TASK: Search the listing for "Chaves" and copy every line where it appears.

EXTRACTED ENTRIES:
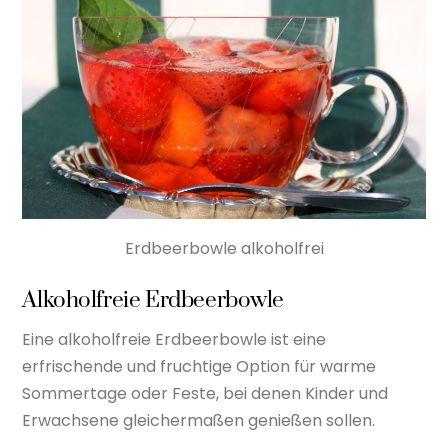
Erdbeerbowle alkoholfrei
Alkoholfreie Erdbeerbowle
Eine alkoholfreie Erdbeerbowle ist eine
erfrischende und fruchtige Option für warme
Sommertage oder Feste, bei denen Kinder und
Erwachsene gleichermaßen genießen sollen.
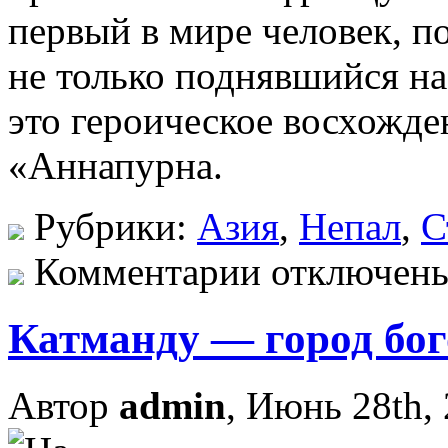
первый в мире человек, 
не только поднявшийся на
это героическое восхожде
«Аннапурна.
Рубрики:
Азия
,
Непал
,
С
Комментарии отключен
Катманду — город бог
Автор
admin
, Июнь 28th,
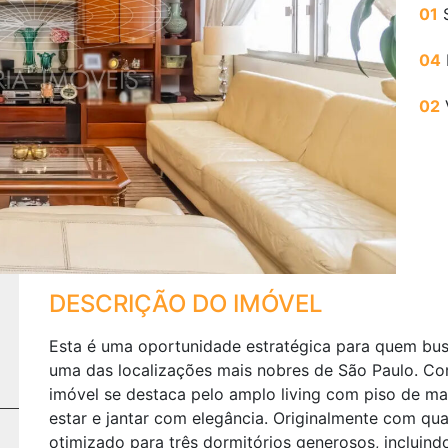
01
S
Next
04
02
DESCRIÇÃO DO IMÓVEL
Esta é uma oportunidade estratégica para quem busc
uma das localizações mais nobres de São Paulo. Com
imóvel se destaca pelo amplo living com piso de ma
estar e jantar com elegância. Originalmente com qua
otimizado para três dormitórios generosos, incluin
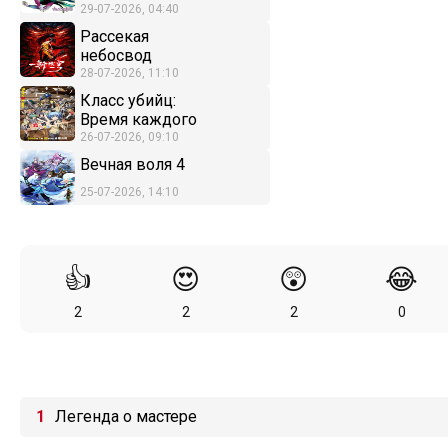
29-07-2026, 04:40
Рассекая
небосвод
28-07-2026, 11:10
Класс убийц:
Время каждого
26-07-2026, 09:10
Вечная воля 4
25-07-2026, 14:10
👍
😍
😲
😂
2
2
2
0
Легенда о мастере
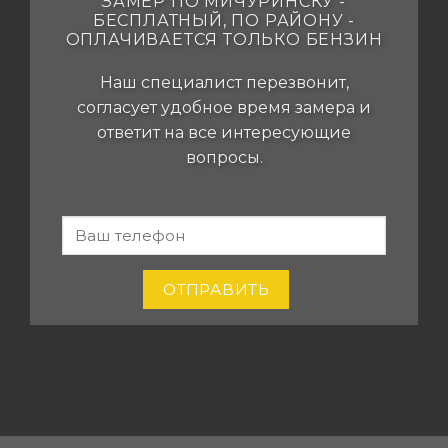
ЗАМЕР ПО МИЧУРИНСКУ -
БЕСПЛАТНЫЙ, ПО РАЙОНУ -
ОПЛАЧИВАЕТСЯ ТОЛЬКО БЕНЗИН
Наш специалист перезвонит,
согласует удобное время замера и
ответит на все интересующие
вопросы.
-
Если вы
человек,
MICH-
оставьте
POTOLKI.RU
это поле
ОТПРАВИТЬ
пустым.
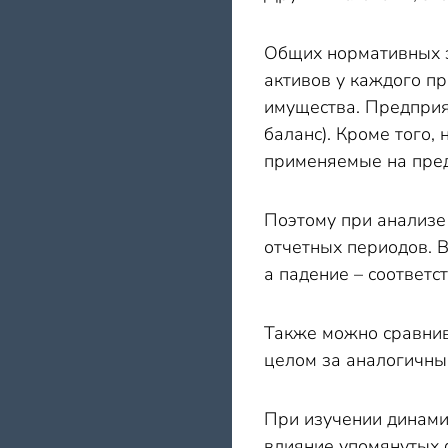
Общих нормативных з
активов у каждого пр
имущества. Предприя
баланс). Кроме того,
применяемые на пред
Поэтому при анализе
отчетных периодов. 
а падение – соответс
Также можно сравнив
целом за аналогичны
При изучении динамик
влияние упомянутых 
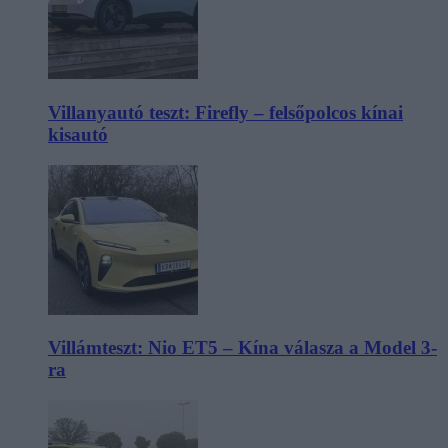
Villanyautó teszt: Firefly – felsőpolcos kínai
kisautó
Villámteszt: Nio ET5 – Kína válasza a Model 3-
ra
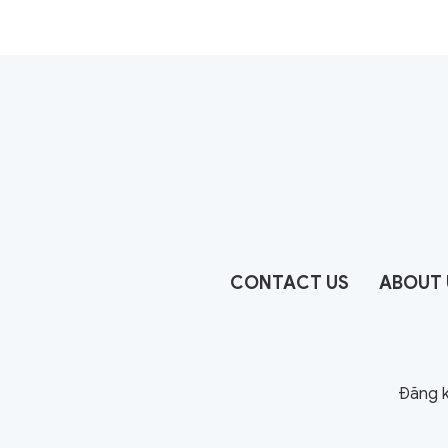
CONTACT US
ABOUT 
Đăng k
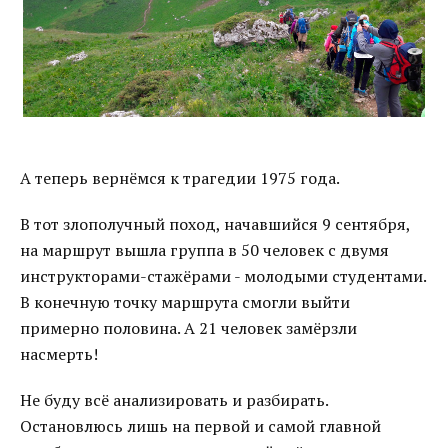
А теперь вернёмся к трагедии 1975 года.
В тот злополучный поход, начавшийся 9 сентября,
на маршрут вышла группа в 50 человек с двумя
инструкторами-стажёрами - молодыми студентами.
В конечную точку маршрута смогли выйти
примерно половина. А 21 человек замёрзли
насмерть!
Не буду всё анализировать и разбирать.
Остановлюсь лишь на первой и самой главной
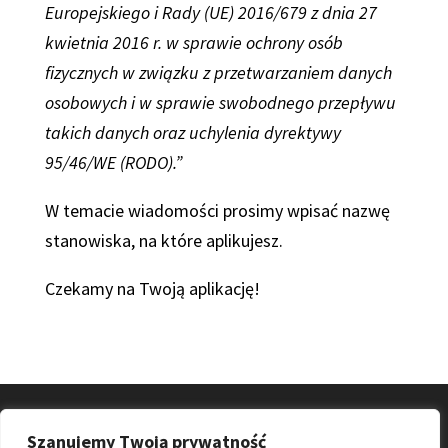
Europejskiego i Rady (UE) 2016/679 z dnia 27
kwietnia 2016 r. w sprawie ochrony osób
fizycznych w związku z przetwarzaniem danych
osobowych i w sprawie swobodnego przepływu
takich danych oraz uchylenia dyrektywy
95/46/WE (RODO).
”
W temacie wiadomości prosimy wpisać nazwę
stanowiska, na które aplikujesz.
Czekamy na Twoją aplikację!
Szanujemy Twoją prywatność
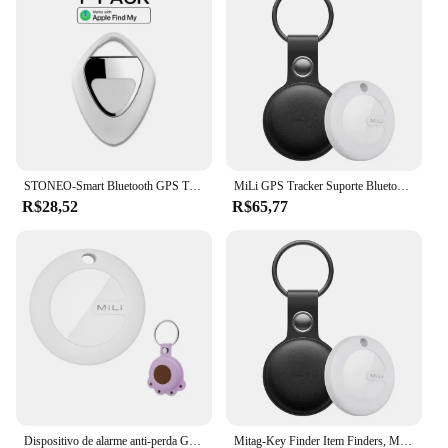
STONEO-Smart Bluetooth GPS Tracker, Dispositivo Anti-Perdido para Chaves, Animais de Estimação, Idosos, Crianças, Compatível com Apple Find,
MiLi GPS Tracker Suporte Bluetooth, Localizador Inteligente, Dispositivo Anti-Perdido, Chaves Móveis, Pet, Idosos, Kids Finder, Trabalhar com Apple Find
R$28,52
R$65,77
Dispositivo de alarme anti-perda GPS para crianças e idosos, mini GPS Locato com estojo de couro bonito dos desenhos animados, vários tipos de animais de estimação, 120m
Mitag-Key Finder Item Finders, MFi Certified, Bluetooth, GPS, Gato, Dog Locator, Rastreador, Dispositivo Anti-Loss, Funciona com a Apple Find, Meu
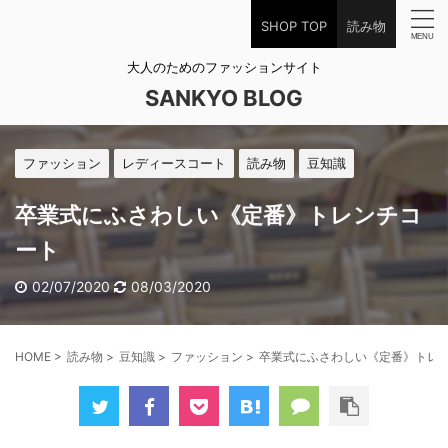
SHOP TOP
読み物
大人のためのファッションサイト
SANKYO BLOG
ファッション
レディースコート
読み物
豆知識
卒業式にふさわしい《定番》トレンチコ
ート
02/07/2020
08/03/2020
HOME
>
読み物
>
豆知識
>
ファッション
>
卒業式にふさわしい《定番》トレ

WRITTEN SOLUTION:
STONEO-Smart Bluetooth GPS Tracker, Dispositivo Anti-Perdido para Chaves, Animais de Estimação, Idosos, Crianças, Compatível com Apple Find,
MiLi GPS Tracker Suporte Bluetooth, Localizador Inteligente, Dispositivo Anti-Perdido, Chaves Móveis, Pet, Idosos, Kids Finder, Trabalhar com Apple Find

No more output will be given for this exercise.